Abdul Ghaffar Khan, the Badshah Khan or Prince of Princes, was a pacifist freedom fighter. Like Gandhi, he became a hugely revered spiritual and political leader at the time when the Indian subcontinent, and the countries to the north of it, were still under British colonial rule. Indeed Ghaffar Khan and Gandhi knew and admired each other.
But Ghaffar Khan was in some ways a still more astonishing leader. He was a Pashtun, born in 1890 in the Peshawar Valley, “Near the ancient city of Charsadda/ Between the Indus and the Khyber,/ Where Alexander the Great had once walked/ And which was thought to be the birthplace of Zoroaster”. By the time he died under house arrest, just short of his 98th birthday, he had spent more than a quarter of his life in prison and led a pacifist faith movement, preaching that “Islam is peace and brotherhood”. Thousands subscribed despite the fact that, as Gandhi himself pointed out, the Pashtuns had no immediate tradition of non-violence.
Quite the contrary. The rules of the “Great Game” had reduced Afghanistan and the North-West Frontier Province to a buffer between India and Russia, one usefully bisected by the Khyber Pass.

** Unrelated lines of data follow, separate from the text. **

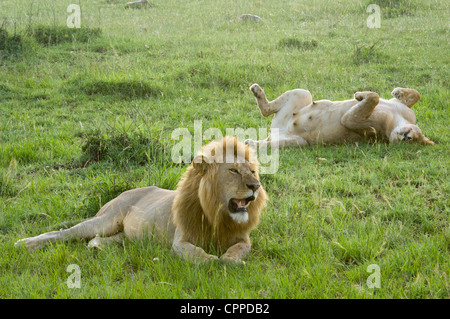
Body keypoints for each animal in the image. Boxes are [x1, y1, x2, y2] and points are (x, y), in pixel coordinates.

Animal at [14, 138, 268, 264]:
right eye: (233, 171)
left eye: (252, 171)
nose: (255, 186)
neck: (218, 214)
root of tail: (121, 194)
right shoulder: (180, 241)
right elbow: (198, 256)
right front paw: (215, 261)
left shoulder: (243, 240)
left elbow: (238, 250)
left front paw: (230, 260)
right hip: (106, 220)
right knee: (64, 233)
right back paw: (25, 244)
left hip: (124, 234)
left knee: (100, 239)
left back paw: (96, 247)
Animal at [248, 82, 434, 148]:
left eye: (411, 140)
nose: (405, 137)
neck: (396, 119)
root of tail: (275, 131)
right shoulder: (407, 111)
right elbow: (416, 94)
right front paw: (398, 92)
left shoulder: (355, 123)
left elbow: (373, 97)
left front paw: (360, 95)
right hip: (302, 93)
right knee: (266, 110)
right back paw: (257, 91)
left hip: (297, 142)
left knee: (265, 143)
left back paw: (249, 142)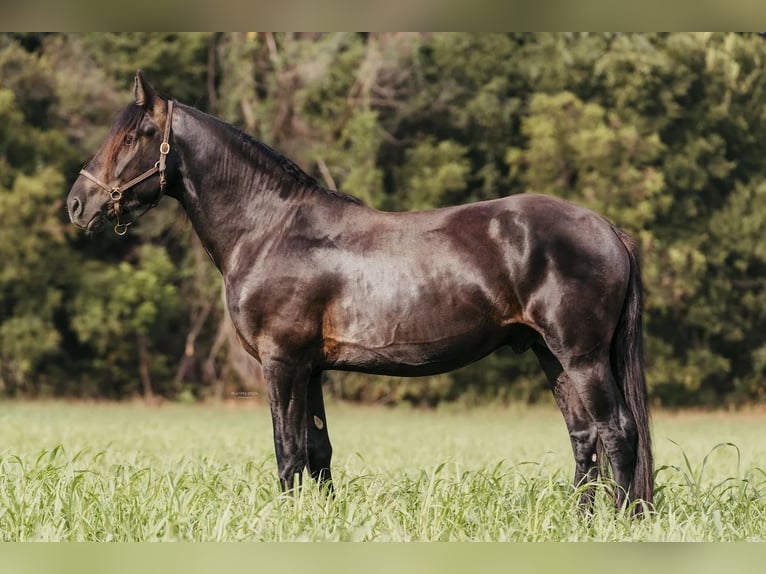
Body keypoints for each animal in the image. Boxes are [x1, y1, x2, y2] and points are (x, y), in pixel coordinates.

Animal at [67, 71, 653, 512]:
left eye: (133, 136)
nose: (77, 204)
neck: (271, 228)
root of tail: (608, 229)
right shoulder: (311, 368)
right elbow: (318, 450)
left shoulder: (281, 363)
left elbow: (288, 451)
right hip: (550, 355)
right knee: (584, 437)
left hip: (580, 356)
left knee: (618, 431)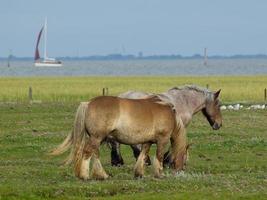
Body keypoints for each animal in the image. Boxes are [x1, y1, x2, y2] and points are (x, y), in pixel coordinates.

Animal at [50, 95, 188, 180]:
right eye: (186, 157)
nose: (181, 171)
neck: (170, 114)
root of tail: (88, 103)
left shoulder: (147, 142)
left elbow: (143, 155)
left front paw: (139, 173)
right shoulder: (162, 140)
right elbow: (159, 156)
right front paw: (160, 174)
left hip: (97, 139)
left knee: (94, 154)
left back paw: (101, 175)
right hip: (96, 138)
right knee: (88, 153)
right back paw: (85, 176)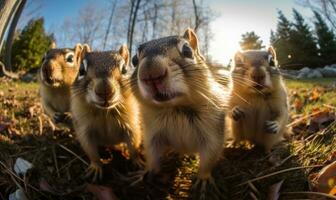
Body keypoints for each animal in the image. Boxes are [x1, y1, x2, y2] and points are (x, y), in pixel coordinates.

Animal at [71, 44, 142, 180]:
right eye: (81, 70)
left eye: (125, 69)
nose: (104, 90)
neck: (105, 112)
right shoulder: (84, 129)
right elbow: (91, 150)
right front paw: (96, 167)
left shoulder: (132, 125)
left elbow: (134, 145)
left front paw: (138, 161)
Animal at [130, 28, 227, 198]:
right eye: (134, 60)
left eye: (187, 50)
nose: (151, 73)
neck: (175, 108)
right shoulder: (152, 134)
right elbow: (153, 156)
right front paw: (145, 173)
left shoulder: (213, 132)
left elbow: (210, 155)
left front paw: (203, 180)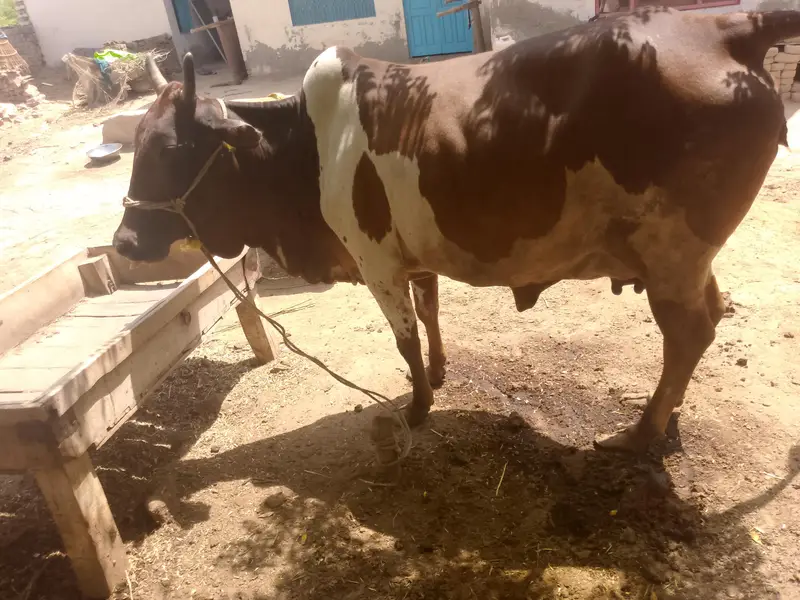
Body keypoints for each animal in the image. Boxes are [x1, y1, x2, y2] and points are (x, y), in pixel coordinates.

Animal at [113, 8, 799, 455]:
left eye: (170, 150)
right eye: (137, 144)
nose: (124, 243)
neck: (305, 146)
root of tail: (725, 26)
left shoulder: (375, 261)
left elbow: (405, 339)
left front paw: (417, 407)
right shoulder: (412, 258)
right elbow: (431, 313)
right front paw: (440, 376)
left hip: (672, 255)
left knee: (689, 334)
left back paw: (643, 432)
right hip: (684, 260)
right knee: (708, 319)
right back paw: (667, 418)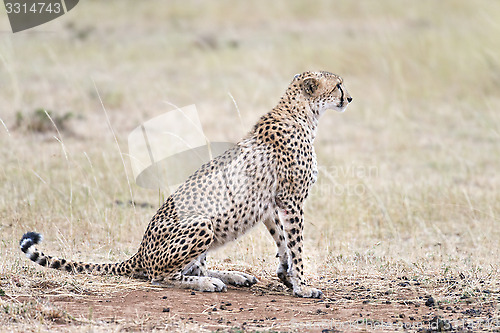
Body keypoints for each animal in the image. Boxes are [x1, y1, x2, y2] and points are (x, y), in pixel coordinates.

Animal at [19, 69, 352, 296]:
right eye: (338, 84)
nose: (349, 98)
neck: (302, 114)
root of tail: (139, 252)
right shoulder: (292, 200)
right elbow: (297, 245)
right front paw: (303, 285)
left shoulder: (272, 203)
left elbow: (283, 241)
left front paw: (286, 274)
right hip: (202, 223)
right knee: (162, 276)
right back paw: (209, 282)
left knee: (192, 265)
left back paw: (232, 275)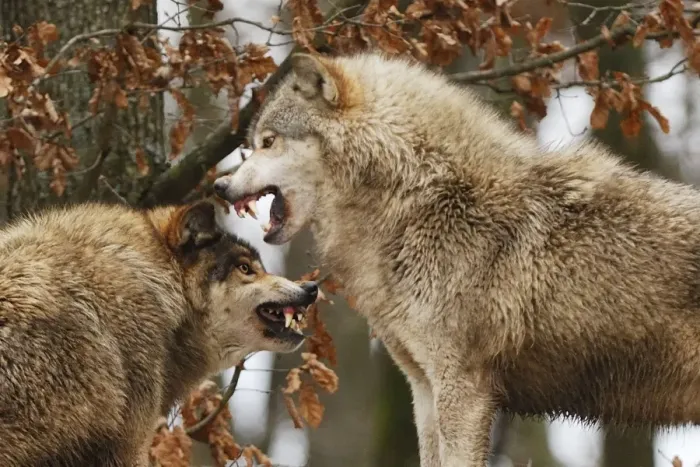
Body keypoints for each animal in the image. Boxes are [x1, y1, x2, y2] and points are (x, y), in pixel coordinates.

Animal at [213, 50, 700, 466]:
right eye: (253, 143)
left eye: (268, 142)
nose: (218, 186)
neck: (422, 199)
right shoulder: (424, 388)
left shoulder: (463, 387)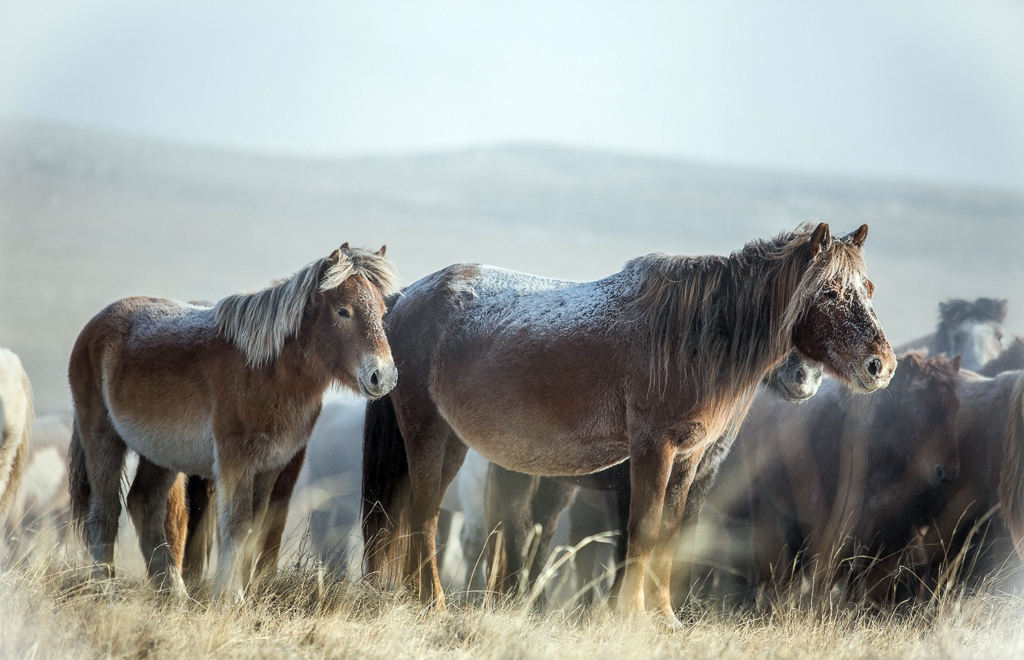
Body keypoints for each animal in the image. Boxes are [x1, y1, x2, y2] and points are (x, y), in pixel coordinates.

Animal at [67, 244, 398, 601]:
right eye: (342, 311)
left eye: (382, 312)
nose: (382, 376)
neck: (264, 369)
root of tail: (94, 326)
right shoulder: (235, 460)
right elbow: (236, 524)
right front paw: (228, 596)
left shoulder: (270, 465)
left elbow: (254, 526)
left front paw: (237, 593)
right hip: (102, 437)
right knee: (105, 511)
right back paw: (105, 588)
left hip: (160, 452)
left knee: (145, 504)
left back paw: (174, 591)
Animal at [479, 351, 824, 605]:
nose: (807, 377)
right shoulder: (628, 486)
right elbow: (629, 545)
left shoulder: (697, 482)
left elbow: (681, 539)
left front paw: (678, 611)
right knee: (517, 523)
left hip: (556, 483)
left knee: (541, 527)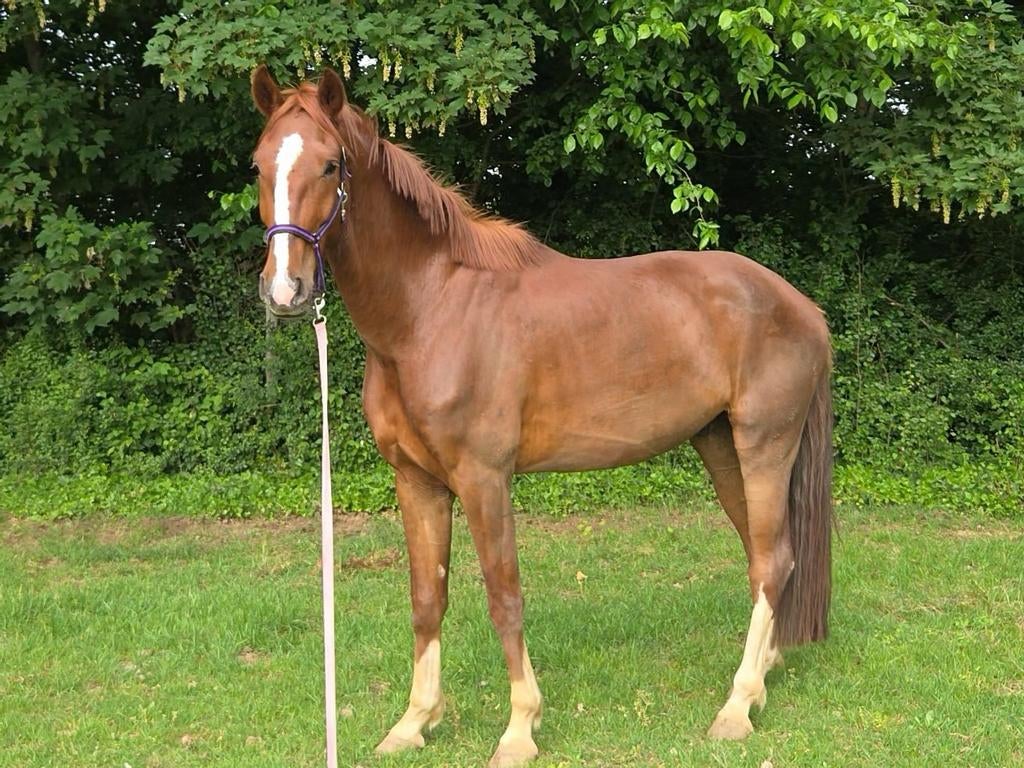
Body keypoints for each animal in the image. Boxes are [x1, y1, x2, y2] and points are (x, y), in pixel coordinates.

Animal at [249, 66, 833, 767]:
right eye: (259, 165)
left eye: (330, 164)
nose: (285, 291)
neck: (429, 310)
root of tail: (801, 306)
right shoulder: (417, 482)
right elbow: (427, 598)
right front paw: (414, 722)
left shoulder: (484, 479)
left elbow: (504, 597)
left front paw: (519, 729)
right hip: (720, 447)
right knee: (764, 554)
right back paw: (762, 677)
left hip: (764, 446)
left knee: (771, 561)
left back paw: (736, 708)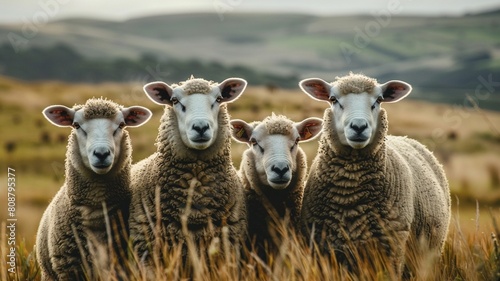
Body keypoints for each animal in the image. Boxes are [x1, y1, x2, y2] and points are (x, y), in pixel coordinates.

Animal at [298, 72, 452, 276]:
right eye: (333, 99)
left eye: (379, 100)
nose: (358, 126)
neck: (350, 195)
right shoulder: (324, 250)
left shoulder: (392, 248)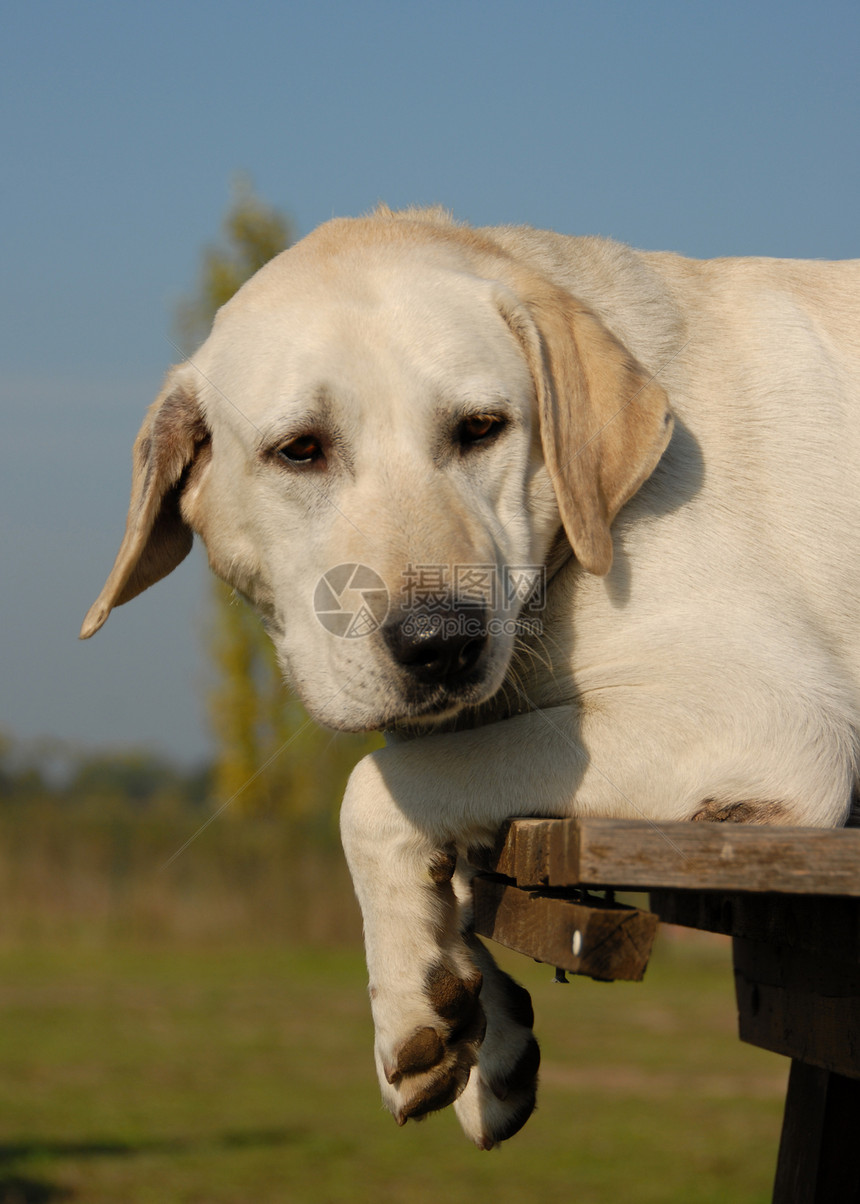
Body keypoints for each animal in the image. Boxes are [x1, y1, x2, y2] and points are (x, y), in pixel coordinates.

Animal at [80, 207, 857, 1146]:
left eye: (481, 428)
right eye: (300, 451)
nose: (441, 644)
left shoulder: (770, 714)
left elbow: (375, 789)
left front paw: (409, 1003)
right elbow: (448, 833)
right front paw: (477, 1015)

Its unsurprisingly resistant inhabitants were “brutes who must be ruled brutally and by brutes”. This was the context in which Ghaffar Khan founded the multi-faith Khudai Khidmatgar, or Servants of God, who were “the world’s first pacifist army”. On 23rd April 1930, hundreds of unarmed Khudai Khidmatgar were massacred by the British at Utmanzai while peacefully protesting against their leader’s arrest.
Their sacrifice inspired the international anti-colonial struggle and so helped change the course of history. It was apparently the poet Zafar Ali Khan who wrote, “They preferred death to giving up their precious serenity. They showed the miracle of their perseverance to the entire world”. As it happens, the reference for this quotation is missing from Willams’s endnotes. But these are generally useful if, like me, you know too little about this heroic figure who taught that “the kindest strength is the greatest strength”; who advocated schooling for girls; and who at the age of 95 was imprisoned for holding the military government of Pakistan to the same account to which he had held the militaristic British.
The first 50 pages of Badshah Khan outline this story in simple-to-follow double-spaced lines, which read rather like a children’s book. The 20-odd pages of anti-American polemic that follow might have been better left to the blogosphere.